Though it has already been a month since the NRB made an official request seeking exchange facility for up to IRs 4,500 per person, India has not responded yet.
Frustrated with the delay in India’s response to their request of providing exchange facility for up to IRs 4,500 per person as agreed by a visiting Indian government team, the officials also urge the government to raise the issue at government level.
“We are yet to get any response from the Indian side to our request regarding the exchange facility,” Bhisma Raj Dhungana, an executive director with the NRB, told Republica. “We have been following up the issue. Since this is not something that is on the hands of Reserve Bank of India (RBI) -- the Indian central bank -- alone, the issue should be taken at the government level,” Dhungana, who heads the Foreign Exchange Department of the NRB, said.
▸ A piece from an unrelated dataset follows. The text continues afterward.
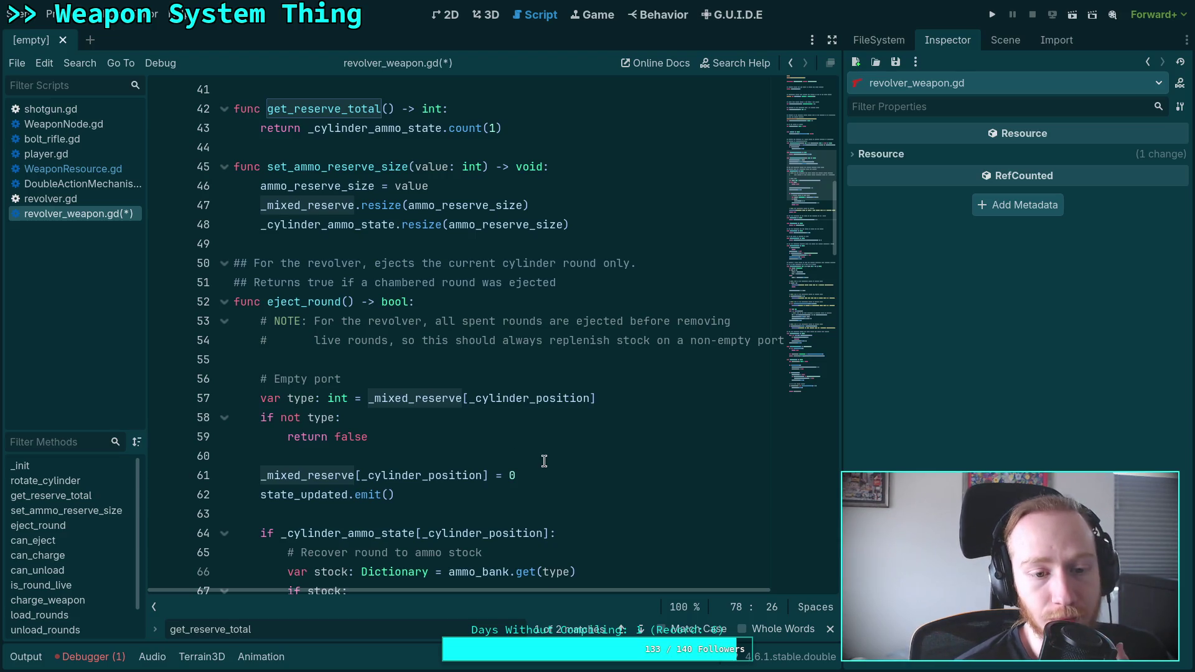
scroll(544, 461, down, 1)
After an initial reluctance to accept RBI’s offer of providing exchange facility for up to IRs 4,500 per person, the NRB had sent a formal letter on April 13, requesting the RBI to initiate the process of currency swap in line with the Indian proposal. However, it has not got any response on its formal response yet.
While the Indian delegation, which was second from India to discuss over the issue, had offered the exchange facility of up to IRs 4,500, Nepali team leading the negotiation had sought exchange facility of up to IRs 25,000 that Nepali citizens can carry legally. With both the sides failing to reach consensus over the ceiling for exchange facility, the Nepal side had told the Indian side that they would get back to them with a formal response on their request.
“We sent the letter in line with their offer during the negotiation. However, I do not understand why it is taking so long for them to respond or whether they would really respond at all,” said Dhungana.
It has been more than six months since the Indian government withdrew legal tender of Indian banknotes of 1,000 and 500 denominations, making the fate of such Indian currency held by Nepali nationals uncertain. Before the demonetization came into effect, Nepali nationals were allowed to carry of up to IRs 25,000.
Numerous attempts from the central bank, the Ministry of Finance and even a telephone conversation between the prime ministers of the two countries have failed to yield to any result.